[NTG-pdftex] Re: Optimizing the generated pdf

Hartmut Henkel hartmut_henkel at gmx.de
Thu Nov 17 18:46:58 CET 2005

On Thu, 17 Nov 2005, Hans Hagen wrote:

> Martin  wrote:
> > On 2005-11-17 10:46:51 +0100, Martin Schrder wrote:
> >
> > > Btw: Is there a tool that compresses a pdf by replacing identical
> > > objects with references?
> >
> > pdfTeX could do this by itself: Store the md5 of the shortest n
> > objects (e.g. n = 1024) smaller then x bytes (e.g. x = 1024, longer
> > objects will typically be unique) and replace new identical objects
> > with references to the already existing ones.

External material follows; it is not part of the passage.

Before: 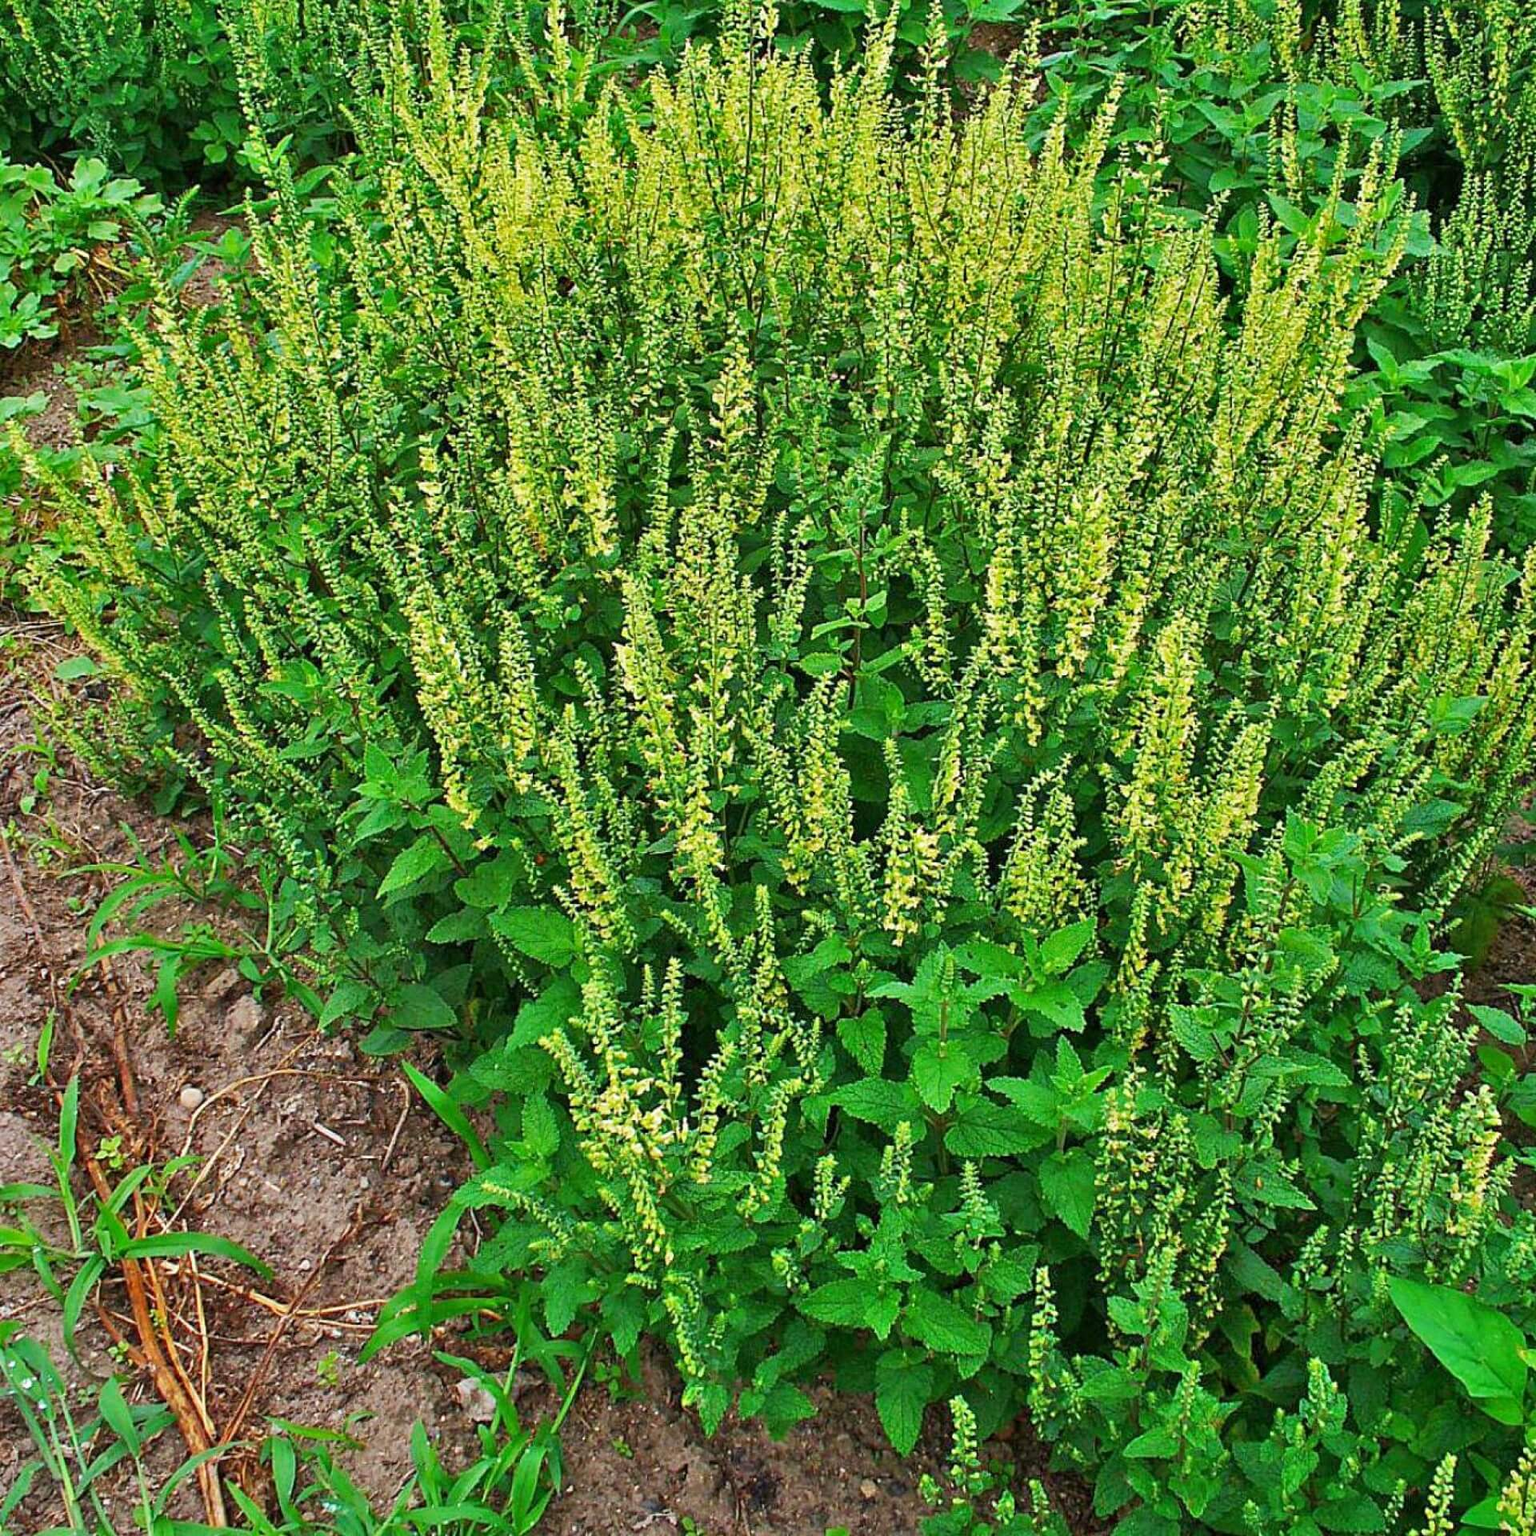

i won't want to rely on md5 alone (shit happens). Finally one needs a
literal comparison. And when the object is gone, it's nasty to seek
around in the PDF file.

> > This would e.g. condense all the obj <</S /GoTo /D [n 0 R /Fit]>>
> > endobj in the pdfTeX manual. :-)

if it's enough to scan the last say 100 non-stream objects: this can be
done, at least it would catch these next to each other similar objects.
Maybe MD5 would be overkill, just a hash + comparison would be ok. As it
happens, these non-streams are collected in a separate buffer here
before being written out. Let's see...

> such a feature makes sense indeed; maybe even configurable:
> \pdfshareobjsize=1024 % with 0 meaning no checking done

would fit in this case.

Regards, Hartmut